▶ TASK GOAL: Report how many lines in the items below contain the string "Eastern", counting only matches with the same capitalization. Give the number alone.

▶ DATASET EXTRACT:
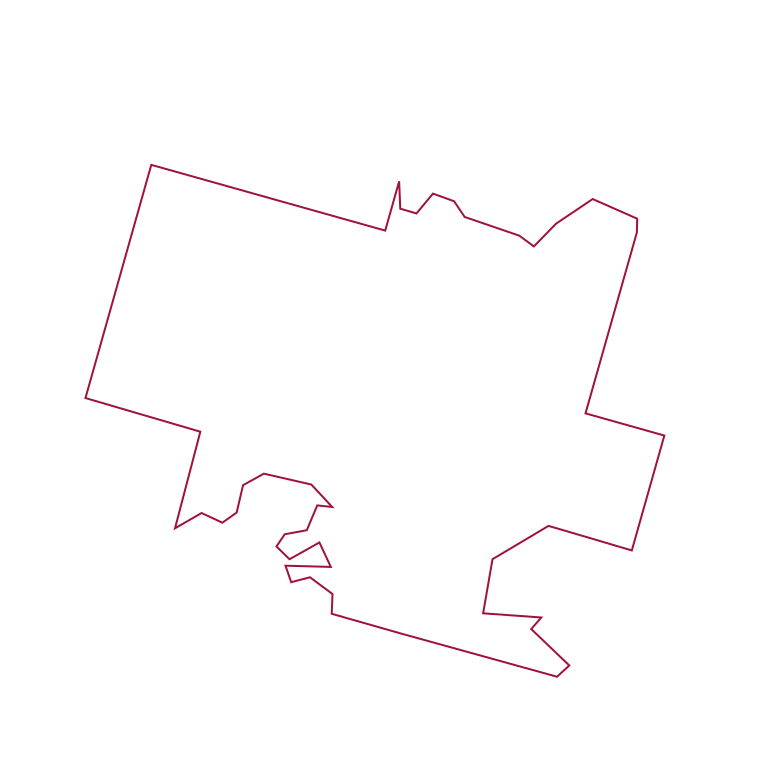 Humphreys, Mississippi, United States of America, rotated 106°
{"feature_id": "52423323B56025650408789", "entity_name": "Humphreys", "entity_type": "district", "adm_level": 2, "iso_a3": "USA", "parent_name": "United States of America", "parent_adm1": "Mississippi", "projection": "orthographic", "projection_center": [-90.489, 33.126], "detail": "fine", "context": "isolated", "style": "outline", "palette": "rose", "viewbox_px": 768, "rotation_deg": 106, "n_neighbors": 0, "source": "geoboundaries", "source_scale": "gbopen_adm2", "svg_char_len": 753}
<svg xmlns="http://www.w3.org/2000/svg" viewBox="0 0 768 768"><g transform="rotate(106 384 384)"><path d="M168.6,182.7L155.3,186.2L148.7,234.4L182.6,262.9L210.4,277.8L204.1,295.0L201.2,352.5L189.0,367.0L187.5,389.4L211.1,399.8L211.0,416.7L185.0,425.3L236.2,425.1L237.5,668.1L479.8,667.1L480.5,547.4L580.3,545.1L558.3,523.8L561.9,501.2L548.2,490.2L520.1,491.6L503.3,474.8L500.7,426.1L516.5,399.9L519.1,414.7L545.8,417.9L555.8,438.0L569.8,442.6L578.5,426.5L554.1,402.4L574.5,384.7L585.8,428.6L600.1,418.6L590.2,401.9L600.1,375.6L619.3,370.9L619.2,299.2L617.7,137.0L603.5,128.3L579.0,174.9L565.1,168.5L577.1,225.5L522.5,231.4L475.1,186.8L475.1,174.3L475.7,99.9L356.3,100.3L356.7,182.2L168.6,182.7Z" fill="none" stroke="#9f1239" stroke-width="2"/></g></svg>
==
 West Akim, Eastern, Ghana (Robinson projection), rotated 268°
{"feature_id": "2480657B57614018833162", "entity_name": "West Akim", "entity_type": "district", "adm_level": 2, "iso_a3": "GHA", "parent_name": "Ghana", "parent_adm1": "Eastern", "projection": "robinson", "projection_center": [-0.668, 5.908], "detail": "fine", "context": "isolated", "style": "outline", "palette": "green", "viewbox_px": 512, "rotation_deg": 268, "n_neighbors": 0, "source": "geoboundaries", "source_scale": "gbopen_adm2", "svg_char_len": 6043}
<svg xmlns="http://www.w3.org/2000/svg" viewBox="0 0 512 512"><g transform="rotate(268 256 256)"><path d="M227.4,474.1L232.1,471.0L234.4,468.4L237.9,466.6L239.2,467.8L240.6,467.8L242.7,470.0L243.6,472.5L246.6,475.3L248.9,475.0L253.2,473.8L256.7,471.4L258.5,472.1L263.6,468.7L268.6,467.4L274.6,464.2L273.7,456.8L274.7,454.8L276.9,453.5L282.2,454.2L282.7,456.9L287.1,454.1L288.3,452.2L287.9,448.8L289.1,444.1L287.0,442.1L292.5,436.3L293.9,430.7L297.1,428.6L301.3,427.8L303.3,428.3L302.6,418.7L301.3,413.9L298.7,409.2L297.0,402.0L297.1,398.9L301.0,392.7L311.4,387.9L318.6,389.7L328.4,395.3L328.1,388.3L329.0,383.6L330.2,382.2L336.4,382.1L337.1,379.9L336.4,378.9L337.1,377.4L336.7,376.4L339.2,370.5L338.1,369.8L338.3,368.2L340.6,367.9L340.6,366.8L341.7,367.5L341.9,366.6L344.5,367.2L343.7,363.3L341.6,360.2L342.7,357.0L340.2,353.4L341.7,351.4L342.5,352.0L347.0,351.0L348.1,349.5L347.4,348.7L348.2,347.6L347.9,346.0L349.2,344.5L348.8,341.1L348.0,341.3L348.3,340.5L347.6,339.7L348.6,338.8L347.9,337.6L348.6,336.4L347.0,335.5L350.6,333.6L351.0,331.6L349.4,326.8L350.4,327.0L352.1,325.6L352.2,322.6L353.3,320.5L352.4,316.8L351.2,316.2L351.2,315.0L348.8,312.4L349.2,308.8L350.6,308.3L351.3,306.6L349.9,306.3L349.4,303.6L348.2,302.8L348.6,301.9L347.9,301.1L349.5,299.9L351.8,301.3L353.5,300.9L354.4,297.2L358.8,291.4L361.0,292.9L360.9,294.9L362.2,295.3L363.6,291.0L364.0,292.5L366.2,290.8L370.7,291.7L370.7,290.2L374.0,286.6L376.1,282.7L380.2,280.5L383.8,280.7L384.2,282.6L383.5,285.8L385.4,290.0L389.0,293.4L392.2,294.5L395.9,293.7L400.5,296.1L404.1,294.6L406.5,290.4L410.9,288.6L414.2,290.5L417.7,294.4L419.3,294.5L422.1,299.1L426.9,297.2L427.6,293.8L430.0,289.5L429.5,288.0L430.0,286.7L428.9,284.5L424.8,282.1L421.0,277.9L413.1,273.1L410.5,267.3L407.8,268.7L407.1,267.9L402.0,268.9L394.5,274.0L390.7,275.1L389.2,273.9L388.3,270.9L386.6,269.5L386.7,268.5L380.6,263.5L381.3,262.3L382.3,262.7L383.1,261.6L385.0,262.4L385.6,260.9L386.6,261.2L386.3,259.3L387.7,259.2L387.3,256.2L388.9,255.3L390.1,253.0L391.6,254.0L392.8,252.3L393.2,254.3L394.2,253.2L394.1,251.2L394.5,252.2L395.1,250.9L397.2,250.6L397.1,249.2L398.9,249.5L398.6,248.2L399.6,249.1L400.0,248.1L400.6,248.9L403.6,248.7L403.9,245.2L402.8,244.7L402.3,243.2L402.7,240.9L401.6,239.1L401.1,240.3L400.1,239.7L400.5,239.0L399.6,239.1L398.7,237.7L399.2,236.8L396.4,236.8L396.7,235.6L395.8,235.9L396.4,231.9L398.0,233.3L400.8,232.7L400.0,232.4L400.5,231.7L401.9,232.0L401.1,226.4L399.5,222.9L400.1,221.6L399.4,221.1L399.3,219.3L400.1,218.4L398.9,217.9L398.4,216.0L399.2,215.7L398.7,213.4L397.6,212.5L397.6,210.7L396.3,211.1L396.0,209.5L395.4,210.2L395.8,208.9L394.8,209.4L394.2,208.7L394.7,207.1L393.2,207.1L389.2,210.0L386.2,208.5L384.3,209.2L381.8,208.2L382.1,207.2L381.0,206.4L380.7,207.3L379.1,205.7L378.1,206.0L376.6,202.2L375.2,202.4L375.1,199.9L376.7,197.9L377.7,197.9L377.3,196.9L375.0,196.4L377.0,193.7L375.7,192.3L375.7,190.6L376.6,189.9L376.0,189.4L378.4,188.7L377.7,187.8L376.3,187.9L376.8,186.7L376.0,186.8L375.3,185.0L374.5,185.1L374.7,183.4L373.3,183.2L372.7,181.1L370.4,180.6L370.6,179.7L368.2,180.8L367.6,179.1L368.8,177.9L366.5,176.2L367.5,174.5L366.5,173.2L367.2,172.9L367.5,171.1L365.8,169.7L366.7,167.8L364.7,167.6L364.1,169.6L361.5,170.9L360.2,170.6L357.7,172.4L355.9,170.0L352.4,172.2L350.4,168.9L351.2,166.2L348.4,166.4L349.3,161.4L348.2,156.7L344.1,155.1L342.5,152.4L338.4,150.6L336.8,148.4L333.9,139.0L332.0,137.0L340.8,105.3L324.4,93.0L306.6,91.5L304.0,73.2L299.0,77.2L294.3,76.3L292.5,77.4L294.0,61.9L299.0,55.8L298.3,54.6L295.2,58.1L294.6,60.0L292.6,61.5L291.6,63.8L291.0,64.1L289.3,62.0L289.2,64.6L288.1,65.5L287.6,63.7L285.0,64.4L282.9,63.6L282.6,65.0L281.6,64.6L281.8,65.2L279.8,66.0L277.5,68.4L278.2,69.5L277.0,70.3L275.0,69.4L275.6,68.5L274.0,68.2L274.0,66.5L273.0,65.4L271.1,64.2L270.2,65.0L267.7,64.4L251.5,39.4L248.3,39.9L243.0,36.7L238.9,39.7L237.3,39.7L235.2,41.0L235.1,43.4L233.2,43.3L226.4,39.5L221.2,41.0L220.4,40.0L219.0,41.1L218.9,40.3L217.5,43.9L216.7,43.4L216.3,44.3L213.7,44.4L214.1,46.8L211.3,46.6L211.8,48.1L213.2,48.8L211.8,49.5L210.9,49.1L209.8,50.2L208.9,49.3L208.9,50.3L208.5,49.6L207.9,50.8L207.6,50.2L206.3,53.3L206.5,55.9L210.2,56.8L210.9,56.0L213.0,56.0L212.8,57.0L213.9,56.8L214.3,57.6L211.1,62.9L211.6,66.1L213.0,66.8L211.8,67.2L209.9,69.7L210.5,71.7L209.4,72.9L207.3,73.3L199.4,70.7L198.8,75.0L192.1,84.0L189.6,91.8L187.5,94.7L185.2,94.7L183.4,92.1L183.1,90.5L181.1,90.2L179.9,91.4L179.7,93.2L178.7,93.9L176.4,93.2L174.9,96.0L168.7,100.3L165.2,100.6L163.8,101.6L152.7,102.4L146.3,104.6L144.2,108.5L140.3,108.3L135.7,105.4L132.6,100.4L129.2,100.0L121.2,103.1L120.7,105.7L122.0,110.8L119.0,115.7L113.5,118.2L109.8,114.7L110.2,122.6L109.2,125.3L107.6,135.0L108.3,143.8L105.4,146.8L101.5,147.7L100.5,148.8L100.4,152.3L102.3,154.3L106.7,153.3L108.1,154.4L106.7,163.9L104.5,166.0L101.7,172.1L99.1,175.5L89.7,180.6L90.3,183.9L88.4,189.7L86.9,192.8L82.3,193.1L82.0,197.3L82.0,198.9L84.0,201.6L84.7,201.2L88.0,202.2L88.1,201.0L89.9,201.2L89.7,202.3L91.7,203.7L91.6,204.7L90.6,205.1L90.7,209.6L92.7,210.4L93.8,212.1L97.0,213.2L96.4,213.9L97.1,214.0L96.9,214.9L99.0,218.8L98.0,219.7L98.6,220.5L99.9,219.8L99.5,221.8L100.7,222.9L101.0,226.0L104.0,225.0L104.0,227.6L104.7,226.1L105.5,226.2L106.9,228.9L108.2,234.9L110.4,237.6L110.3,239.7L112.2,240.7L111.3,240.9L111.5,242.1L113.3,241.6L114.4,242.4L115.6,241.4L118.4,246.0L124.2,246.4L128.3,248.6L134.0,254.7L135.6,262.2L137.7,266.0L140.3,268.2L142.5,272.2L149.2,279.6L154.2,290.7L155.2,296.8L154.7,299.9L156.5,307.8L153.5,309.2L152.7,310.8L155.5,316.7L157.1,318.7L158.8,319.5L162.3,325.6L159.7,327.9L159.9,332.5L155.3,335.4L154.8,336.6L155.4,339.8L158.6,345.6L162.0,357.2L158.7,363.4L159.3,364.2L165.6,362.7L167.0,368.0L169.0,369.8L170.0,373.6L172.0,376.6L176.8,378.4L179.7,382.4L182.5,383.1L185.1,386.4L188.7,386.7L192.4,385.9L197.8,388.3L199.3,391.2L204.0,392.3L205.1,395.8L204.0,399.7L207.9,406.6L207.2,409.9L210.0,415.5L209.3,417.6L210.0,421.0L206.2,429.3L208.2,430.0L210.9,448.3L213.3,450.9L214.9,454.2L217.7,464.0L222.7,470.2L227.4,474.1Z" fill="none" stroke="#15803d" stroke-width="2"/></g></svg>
--
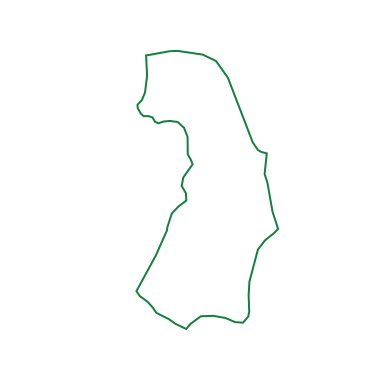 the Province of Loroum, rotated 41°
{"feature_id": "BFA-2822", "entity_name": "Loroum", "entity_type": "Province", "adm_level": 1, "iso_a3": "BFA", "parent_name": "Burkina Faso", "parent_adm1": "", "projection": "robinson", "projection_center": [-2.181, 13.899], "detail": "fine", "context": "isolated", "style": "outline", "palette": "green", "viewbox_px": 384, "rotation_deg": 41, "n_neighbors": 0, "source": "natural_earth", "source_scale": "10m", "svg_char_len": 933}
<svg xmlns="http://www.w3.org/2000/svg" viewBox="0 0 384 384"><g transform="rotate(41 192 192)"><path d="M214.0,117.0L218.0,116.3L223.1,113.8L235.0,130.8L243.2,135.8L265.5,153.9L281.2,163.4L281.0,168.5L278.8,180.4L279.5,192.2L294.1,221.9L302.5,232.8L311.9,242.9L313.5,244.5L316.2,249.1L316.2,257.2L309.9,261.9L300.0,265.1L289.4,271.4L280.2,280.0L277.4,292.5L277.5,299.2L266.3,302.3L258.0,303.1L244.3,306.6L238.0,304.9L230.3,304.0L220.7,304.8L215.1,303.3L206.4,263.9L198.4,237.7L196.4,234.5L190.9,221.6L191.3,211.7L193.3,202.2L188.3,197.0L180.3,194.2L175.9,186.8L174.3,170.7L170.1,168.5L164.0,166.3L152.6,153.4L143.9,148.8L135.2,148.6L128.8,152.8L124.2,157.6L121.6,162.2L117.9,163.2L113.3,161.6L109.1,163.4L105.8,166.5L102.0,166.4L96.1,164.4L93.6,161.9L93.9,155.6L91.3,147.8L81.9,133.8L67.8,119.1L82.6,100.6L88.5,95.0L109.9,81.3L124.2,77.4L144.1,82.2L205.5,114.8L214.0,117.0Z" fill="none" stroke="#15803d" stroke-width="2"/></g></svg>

▶ TASK RESULT: 2